Recent Advances in the Reductive Chemistry of the Rare Earth and Actinide Metals
Abstract: It is now known that the formal +2 oxidation state is accessible in crystallographically characterizable molecular complexes for all the rare earth metals, except radioactive Pm. Previously, complexes of the +2 ions had only been crystallized for Eu, Yb, Sm, Tm, Dy, and Nd. The new oxidation states were found in the tris(cyclopentadienyl) coordination environments, (Cp'3)3- and (Cp"3)3-, where Cp' = C5H4SiMe3 and Cp" = C5H3(SiMe3)2. In these ligand fields, reduction of 4fn Ln3+ lanthanide precursor complexes formed 4fn5d1 products rather than the traditional 4fn+1 Ln2+ ions of Eu, Yb, Sm, Tm, Dy, and Nd. Complexes of new +2 actinide ions of Th, U and Pu have also been discovered in these tris(cyclopentadienyl) coordination environments.
The synthetic studies of the past few years have led to a coherent generalization of ligand effects on the reduction reactions that led to complexes of these new +2 ions.This postulated that in the coordination environment of three Cp' or Cp" ligands, crystallograpically characterizable complexes of +2 ions can be isolated, but that with more strongly donating ligands such as C5Me4H, C5Me5, and N(SiMe3)2, the analogous +2 species are too reactive to isolate.

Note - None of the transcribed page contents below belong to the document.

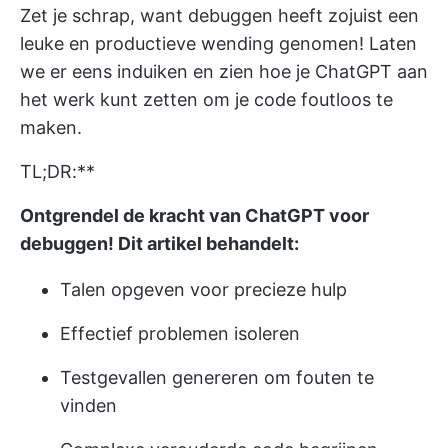
Zet je schrap, want debuggen heeft zojuist een
leuke en productieve wending genomen! Laten
we er eens induiken en zien hoe je ChatGPT aan
het werk kunt zetten om je code foutloos te
maken.
TL;DR:**
Ontgrendel de kracht van ChatGPT voor
debuggen! Dit artikel behandelt:
Talen opgeven voor precieze hulp
Effectief problemen isoleren
Testgevallen genereren om fouten te
vinden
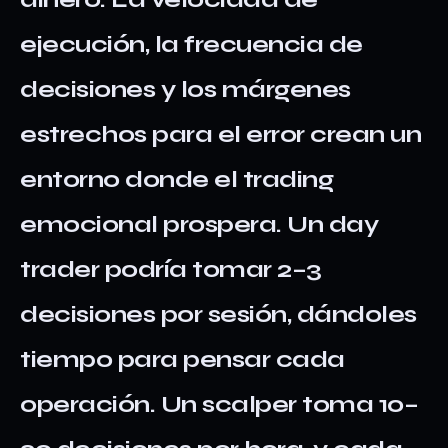
ejecución, la frecuencia de
decisiones y los márgenes
estrechos para el error crean un
entorno donde el trading
emocional prospera. Un day
trader podría tomar 2–3
decisiones por sesión, dándoles
tiempo para pensar cada
operación. Un scalper toma 10–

On the other hand, reductions of LnA3 complexes (Ln = rare-earth metal; A = anion) of the latter, strongly donating ligands are excellent routes to reduced dinitrogen complexes containing side-on bound (N=N)2- ligands, but reductions of Cp' and Cp" ligated complexes do not readily form (N=N)2- products.This presentation will describe how recent synthetic results have shown that these generalizations require significant modification!
This seminar will describe how the reductive chemistry of these metals continues to evolve.